梅大师的戏,留传下来的资料,影像太少;年轻时的影像,更是有影无声。这对学习梅派的人来说,当然是莫大的遗憾。可是梅大师的舞台魅力,可以穿越时空,可以只凭遗音,勾魂慑魄!以下写写我听梅大师在‘西施’自二黄导板‘水殿风来秋气紧’起这一场独角戏的舞台录音之后,所受的感动。
这场戏,与传统戏中许多重头戏一样,以剧情论,几乎是‘无有’两字。京剧的迷人处,原不在剧情,而在声情。这场戏纯粹是透过唱念来表述西施夜晚闲步响屧廊的心境:怀抱国仇、复思及前尘。老梅先生的唱,不用多述,我今天想谈谈老梅先生的念。所谓‘一个字的力量’,指的就是老梅先生这场戏里长达四分半钟独白中的一个字。
在慢板之后,南梆子之前,这段白口儿的词句是:
我西施,自到吴宫,十分得宠,朝朝侍宴,夜夜笙歌,
那吴王已是沉迷酒色,不理朝纲,把当年的英气,消磨过半了。
想我越国,被吴王破灭,越王身为囚虏,男为人臣、女为人妾,这是我越臣民,莫大之耻!
幸得范大夫,用尽智谋,将我献予吴王,吴王见喜,已将越王释放回国,他君臣上下,立志图强,将来定有报仇雪恨之日!
那范大夫言道,报仇的重任,都在我西施一人的身上,为此不得不尽力而为。
前日吴王,听信太宰之言,领兵伐齐去了。今夜月明如水、夜色清凉,思念国仇,不能安寝。因此来到这响屧廊前,闲步一回。唉!思前想后,好不闷煞人也。
有句话说:‘千斤白、四两唱’。在我很年轻的时候,不太能领略这其中的精义,总觉得是不是夸张了些。有人解释这句话,说因为唱时有乐器伴奏,还可以遮掩一些演员嗓音上的瑕疵,一旦道白,原形毕露了,所以难。这么说也不无道理,但我觉得应该还能下另一番注解。前面提到‘声情’二字,以声传情,如果藉着音乐,是比纯藉白口容易的。一般好京剧的观众,往往注意唱功,不管他自己票不票戏,能哼唱一两段个人特别钟爱的唱段,是再普通不过的事。我有时候走在路上、坐在公车上,能听到一些老先生嘴里哼着京剧的某一段唱,可绝少碰到在念白的。我年轻时甚至很长的时间以为所谓‘派别’,只是唱,不包括念,换言之,如果老梅先生的资料唱的部分齐了,我就以为齐了,白口儿呢,只要有本子就行了。慢慢随着资料的更完备,也随着自己经验的增加,更庆幸蒙香港名家刘中石老先生的点醒,发觉其实老梅先生的念比唱更难学,这其中的意境太高太高!以‘西施’里的这大段独白来说,如果演员只是按官中的念法,一带而过,观众其实很容易不耐烦的。台上空无一物,就是西施一人,行两步念一段,念一段再移两步,说的都是观众心中早就明白的事,如何能抓住观众的心呢?四分半钟,很难处理啊!念急了,没味儿,念温了,更糟。可老梅先生的功力,透过录音,能逼得你屏气凝神、深恐听漏了一个字;尤其令人折服的是,虽然看不到他的面容,但就是这‘以声传情’的功夫,使人脑海之中,浮现一个活生生的西施!她的一颦一叹,脸上的每一分神情都自然映入眼帘!我说这话,句句发自肺腑,绝不是将梅大师神格化。

== 数据摘录 ==

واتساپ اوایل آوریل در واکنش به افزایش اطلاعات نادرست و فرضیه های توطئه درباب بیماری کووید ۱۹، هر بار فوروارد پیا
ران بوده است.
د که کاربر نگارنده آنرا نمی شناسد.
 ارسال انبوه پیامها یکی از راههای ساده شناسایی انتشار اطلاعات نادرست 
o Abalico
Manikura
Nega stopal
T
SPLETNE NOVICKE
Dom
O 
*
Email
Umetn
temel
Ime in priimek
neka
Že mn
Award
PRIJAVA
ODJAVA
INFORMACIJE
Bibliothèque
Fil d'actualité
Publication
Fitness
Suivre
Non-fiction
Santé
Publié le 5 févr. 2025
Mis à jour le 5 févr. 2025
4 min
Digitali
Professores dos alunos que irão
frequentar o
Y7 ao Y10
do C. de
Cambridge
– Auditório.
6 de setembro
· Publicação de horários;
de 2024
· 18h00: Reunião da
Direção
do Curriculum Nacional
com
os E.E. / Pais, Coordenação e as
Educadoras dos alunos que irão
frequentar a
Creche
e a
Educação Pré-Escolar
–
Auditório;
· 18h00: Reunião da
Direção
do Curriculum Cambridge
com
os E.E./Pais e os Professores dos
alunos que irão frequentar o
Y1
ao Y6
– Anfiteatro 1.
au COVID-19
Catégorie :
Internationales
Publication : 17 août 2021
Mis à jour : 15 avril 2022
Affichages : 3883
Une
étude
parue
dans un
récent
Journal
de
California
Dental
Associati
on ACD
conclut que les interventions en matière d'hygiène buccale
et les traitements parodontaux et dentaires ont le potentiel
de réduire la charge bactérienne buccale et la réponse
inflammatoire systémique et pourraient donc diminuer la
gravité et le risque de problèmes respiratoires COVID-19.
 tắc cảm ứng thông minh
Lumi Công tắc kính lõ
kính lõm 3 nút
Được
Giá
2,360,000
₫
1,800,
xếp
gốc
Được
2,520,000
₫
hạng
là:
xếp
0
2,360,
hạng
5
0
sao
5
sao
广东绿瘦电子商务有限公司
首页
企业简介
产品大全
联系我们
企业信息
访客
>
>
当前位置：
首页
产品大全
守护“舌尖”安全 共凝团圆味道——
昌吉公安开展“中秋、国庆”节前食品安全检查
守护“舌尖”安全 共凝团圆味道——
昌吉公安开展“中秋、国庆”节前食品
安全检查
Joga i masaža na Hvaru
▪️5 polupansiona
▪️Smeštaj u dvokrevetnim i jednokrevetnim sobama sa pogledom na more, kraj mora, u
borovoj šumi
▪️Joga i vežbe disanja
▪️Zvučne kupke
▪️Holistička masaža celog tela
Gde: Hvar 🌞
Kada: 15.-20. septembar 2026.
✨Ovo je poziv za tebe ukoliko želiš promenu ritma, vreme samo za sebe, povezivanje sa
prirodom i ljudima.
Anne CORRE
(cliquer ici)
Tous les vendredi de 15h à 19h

== 任务要求 ==
A: 梅大师《西施》那段独白的词句里，按名字或称谓提到了哪些具体人物？请全部列出。
B: 下面三句话是否与谈梅大师念白的文章相符？请逐句回答“是”或“否”，并原样引用文章中起决定作用的字句。
(i) 作者年轻时觉得“千斤白、四两唱”的说法有些夸张。
(ii) 作者在路上、公车上常听到老先生念白。
(iii) 文章所谈的这段独白长达四分半钟。
C: 请从最后一句之后往下续写这篇谈梅大师念白的文章。

== 参考答案 ==
A: 西施、吴王、越王、范大夫、太宰

B:
(i) 是。“总觉得是不是夸张了些”
(ii) 否。“可绝少碰到在念白的”
(iii) 是。“这场戏里长达四分半钟独白”

C:
梅大师的这段念,内敛沉重。首段‘十分得宠’与‘消磨过半了’透着牺牲自己达成目的的一股严肃。我曾见过演员说到‘消磨过半了’时竟摇头叹息,完全弄不清自己的身份。第二段‘男为人臣、女为人妾’八个字念得简直要催人泪下,‘莫大之耻’的‘耻’字略带颤音,逐渐弱收,压得人也跟着低回不已。第三段当念到‘他君臣上下,立志图强,将来定有报仇雪恨之日’语气一转,字字掷地有声,把西施的爱国之心作了最完美的诠释。第五段又勾起头场初遇范蠡的前情,与后面南梆子的词是相呼应的,不知现今演出为何删除了。末一段是交代响屧廊闲步的原由,一声哀叹,是老梅先生拿手的念法,别的戏里很多。最最精彩,在快到尾声的一个‘煞’字,声母将出之际,巧使气音,我今天说的‘一个字的力量’,正是这个字!不用这个技巧,整段四分半钟的白口儿就整个儿白念了!我每次听到这个字,内心所受的震撼,从不觉减轻过!梅大师之所以为大师,一字知矣!再往下,‘也’字往低走,尺寸合度,轻重得宜,为领起南梆子作了最好的铺陈,自不在话下。